One of the most crippling testimonies against Allergan came from Mitchell Brin, a senior vice president at Allergan and neurologist (the same man who compared Botox to penicillin), who confessed under cross-examination that the risks of Botox were unknown in dosages higher than 20 units and that the drug can spread to other parts of the body, affecting neuromuscular transmission. He also confessed that Allergan’s own clinical studies suggested that Botox might be associated with headaches, pain, sinusitis, flu-like symptoms, and respiratory problems. Medavoy’s own neurologist told journalists that he had conducted independent research demonstrating how Botox’s paralysis of facial muscles could potentially cause changes in other muscles around the body. He found that injecting Botox in a person’s forehead could cause changes in muscle function in the hands and the feet—something that Allergan’s product literature gives very little attention.
In addition to exposing the potential risks of Botox, particularly with respect to the off-label uses of the drug, the trial turned the spotlight on the larger issue of the dubious relationships between pharmaceutical companies and doctors. As one of the forty doctors who were trained by Allergan’s public relations experts to act as media spokespeople for Botox, Klein was paid over $100,000 a year by Allergan for his work as a consultant and media spokesman and had not disclosed this conflict of interest to Medavoy. In addition, Klein also received bonuses of $10,000 a day and travel expenses for his attendance at professional meetings where he promoted Botox, championing the drug’s diverse applications. Klein’s company, Minimally Invasive Aesthetics, received a total of $499,000 from Allergan between September 2000 and December 2003. When interviewed about the case, Jerome Kassirer, the former editor of the New England Journal of Medicine, said Allergan was “turning doctors into sales reps”; about Klein, Kassirer alleged, “It is clear he is being paid to promote the drug.”

* [PROVIDED INFORMATION]
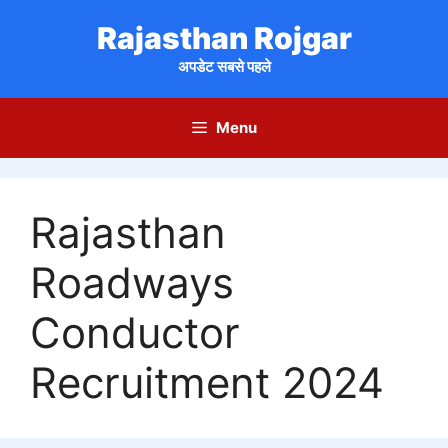
Skip
Rajasthan Rojgar
to
content
अपडेट सबसे पहले
Menu
Rajasthan
Roadways
Conductor
Recruitment 2024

* [ABOUT THIS TASK]
Continue the passage on the Botox trial against Allergan, starting after its final sentence. The records are separate material and are unrelated to the passage on the Botox trial.

* [OUTPUT]
In his book, White Coat, Black Hat: Adventures on the Dark Side of Medicine, the medical bioethicist Carl Elliott observed how one of the ironic consequences of the American Medical Association’s increased policing of pharmaceutical salespeople at the turn of the millennium was that doctors rather quickly became the new drug reps; after all, doctors are the best people to market a drug to other doctors and to their patients. Physicians are not only given free samples of drugs and encouraged to promote and prescribe them, they are also urged to use them for off-label purposes, as Klein did with Medavoy to treat her migraines. Although in our current age of commercial medicine, these ethically ambiguous relationships between physicians and pharmaceutical companies are routine, most people typically do not know about them. Only recently have they come under public and governmental scrutiny. Some argue that the landscape has changed somewhat since 2002, after the Office of Inspector General in the U.S. Department of Health and Human Services declared that it would crack down on big pharma’s promotional practices. Under the imminent threat of prosecution, the Pharmaceutical Research and Manufacturers of America began to self-regulate more seriously, adopting a “voluntary code of ethics” on their relationships with health-care professionals. However, skeptics have alleged that this new code is nothing but smoke and mirrors.
Even with the increasing transparency of payments from pharmaceutical companies to health care professionals, the vast majority of patients are not aware that their physicians are paid consultants and spokespeople for pharmaceutical companies. To combat this, one consumer advocacy group, ProPublica, has started a website, aptly named “Dollars for Docs,” where patients can see if their physicians have received money from a pharmaceutical company. According to this site, Allergan spent over seventeen million dollars on Botox, paying close to sixty thousand doctors across the globe. Despite the fact that the Medavoy case made media headlines and was a public relations debacle, expenditure of Botox declined only minimally in the months following the trial. Yet it would only be a year before Allergan’s next major scandal—and this time the consequences would be even grimmer.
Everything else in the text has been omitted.